Exercise instructions →
A – From the post about a newborn's first three weeks, output the stretch from "Three weeks in" through "my drift here.", copied word for word.
B – Decide whether each statement agrees with the post about a newborn's first three weeks. Answer yes or no, and quote the deciding words of the post. (i) The baby has been out of the womb for three weeks. (ii) Swaddling calms the baby. (iii) Beatles songs sung to the baby soothe her.
C – Resume the post about a newborn's first three weeks, starting after its final sentence.
── Extract to read ──
Friday, December 30, 2011

Three weeks in

Our baby has been ex utero for three weeks now, and so far it's been a bumpy ride. Not that we weren't expecting challenges, and this is surely nothing compared to future ones. Yet some things you just can't understand until you're 'in the shit,' or you've had shit on your hands, or you've seen projectile shit. You get my drift here.

What have we learned so far? Very little, I'm sure. Unfortunately there is so much conflicting information about babies that it's quite staggering to a new parent. The main rule to live by seems to be that "every baby is different." One book tells you it's OK to let them cry, then the other one reams you out for even thinking of such a thing. But when you've been trying to calm a two week old who hasn't slept for more than 20 minutes in the past 5 hours AND she won't latch on because she's too tired, your desperate hope is that the trick your friend told you about fashioning a tinfoil hat for the baby and playing polka lullabies will work for your baby just as it did hers.

The baby has gone from feeding for an hour and sleeping for 2-3 to feeding for 15-20 minute spurts and fussing for 2-3 hours. She'll get fussy, try latching on and then get cranky and flail her little arms around while singing her siren baby song. She looks tired, she's got slower movements and probably could not pass a sobriety test if she was pulled over. She just won't go to sleep! I've explained to her numerous times how she should relish the amount of sleep she can get right now. How when she gets older sleep will not be as easy to obtain, and people often take pills and dream of purple butterflies to get the desired result. Alas, my logic does not work on her. Perhaps when she's older someone like Dora or Barney can convey this better than I can.

She spits pacifiers out like they were chewing tobacco. Swaddling only annoys her because she needs her arms free to flail about and clean the shell casings we've set out for her to earn some extra money. Holding her and swaying about or doing the "parent dance" barely works, and it makes me look like a hopeless Heisman trophy runner-up who has no coordination. I even tried singing to her in my croaky voice, and not even my best renditions of Beatles tunes can soothe her.
───
── Data provided ──
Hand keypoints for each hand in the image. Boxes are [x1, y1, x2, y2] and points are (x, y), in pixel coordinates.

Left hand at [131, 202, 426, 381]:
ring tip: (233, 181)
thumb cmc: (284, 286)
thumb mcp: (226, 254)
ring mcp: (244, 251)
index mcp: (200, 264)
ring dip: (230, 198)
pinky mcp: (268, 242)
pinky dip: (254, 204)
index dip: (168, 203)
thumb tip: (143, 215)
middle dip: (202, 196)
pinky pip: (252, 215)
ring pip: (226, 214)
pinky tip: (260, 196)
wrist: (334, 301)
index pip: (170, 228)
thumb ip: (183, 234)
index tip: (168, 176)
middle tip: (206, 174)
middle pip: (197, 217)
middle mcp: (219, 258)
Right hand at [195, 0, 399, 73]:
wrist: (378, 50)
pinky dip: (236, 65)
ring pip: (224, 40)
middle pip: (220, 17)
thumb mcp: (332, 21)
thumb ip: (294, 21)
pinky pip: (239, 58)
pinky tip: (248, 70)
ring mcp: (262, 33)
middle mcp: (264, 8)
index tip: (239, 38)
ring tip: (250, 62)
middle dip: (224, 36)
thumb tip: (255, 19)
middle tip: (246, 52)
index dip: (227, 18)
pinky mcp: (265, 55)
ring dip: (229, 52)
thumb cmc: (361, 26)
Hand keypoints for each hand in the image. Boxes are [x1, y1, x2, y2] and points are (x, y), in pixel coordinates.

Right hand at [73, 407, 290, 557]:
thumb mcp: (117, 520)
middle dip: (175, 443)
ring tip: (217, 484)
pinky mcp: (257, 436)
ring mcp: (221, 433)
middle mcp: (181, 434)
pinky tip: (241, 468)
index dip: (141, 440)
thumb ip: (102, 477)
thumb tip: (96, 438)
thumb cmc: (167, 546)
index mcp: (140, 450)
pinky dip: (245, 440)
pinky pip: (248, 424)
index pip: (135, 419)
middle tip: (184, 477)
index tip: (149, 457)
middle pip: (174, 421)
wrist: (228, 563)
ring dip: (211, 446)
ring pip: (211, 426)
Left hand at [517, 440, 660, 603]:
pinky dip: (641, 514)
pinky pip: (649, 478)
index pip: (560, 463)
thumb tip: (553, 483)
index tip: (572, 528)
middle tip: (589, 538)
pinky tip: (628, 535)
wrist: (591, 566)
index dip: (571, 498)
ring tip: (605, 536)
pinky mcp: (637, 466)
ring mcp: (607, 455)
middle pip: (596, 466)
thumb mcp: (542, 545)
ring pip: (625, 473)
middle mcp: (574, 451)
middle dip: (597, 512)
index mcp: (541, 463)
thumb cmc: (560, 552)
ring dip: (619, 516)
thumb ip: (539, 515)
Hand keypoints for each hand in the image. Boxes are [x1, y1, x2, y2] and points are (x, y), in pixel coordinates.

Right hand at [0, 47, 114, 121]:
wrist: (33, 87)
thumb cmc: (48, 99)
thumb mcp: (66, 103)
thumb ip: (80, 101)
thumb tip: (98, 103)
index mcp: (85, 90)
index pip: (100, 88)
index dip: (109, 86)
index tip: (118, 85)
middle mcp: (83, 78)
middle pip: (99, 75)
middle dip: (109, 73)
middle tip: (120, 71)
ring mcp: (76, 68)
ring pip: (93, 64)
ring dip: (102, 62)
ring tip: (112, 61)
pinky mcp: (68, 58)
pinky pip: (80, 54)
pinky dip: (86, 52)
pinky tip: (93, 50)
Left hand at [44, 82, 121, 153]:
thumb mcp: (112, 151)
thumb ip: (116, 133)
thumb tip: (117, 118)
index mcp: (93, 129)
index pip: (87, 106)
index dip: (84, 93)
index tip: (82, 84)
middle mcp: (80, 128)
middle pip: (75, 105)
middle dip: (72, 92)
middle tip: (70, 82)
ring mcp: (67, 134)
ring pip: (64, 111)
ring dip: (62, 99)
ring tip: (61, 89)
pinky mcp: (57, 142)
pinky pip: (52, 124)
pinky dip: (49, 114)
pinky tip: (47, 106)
───
Responses to the tasks →
A –
Three weeks in

Our baby has been ex utero for three weeks now, and so far it's been a bumpy ride. Not that we weren't expecting challenges, and this is surely nothing compared to future ones. Yet some things you just can't understand until you're 'in the shit,' or you've had shit on your hands, or you've seen projectile shit. You get my drift here.

B –
(i) Yes: "Our baby has been ex utero for three weeks now"
(ii) No: "Swaddling only annoys her because she needs her arms free to flail about"
(iii) No: "not even my best renditions of Beatles tunes can soothe her."

C –
Time and again we've been told that this period will pass. Parents who are veterans of the war on fussiness and gas have assured us that we will get a reprieve, and that this is the easy stuff. We want to believe them, and we know they're right, but it's hard to keep that frame of mind when your baby hasn't slept consistently for the past few days and it seems like she hates you for bringing her into this world. Yet there we are every night trying to soothe her and let her know that we're here for her. Due to the fact that we're breast feeding, many of the soothing sessions have been carried out by my wife (she is the best!), and I am so thankful for her hard work and dedication. I do my best to keep diapers changed, swaddles bundled (no arms!) and her mind and body nourished. I can only hope I'm doing as much for my ladies as my wife is doing in her role as a mother.

We've been lucky enough to have our families and some really awesome friends help us out since we've gotten home from the hospital. They've shown their support with gifts, visits, cards wishing us well and some fantastic food that needs little preparation. I cannot thank them enough for their support, and I hope we can pay them back properly once the shell shock of the baby being here has finally worn off. I can't wait until the baby is a bit older and (fingers crossed) past the fussy stage so we can take her out for visits and show her the world she's now a part of. I'm also looking forward to seeing the world through her eyes and learning with and from her. It's tough right now, but I know it's going to be worth it.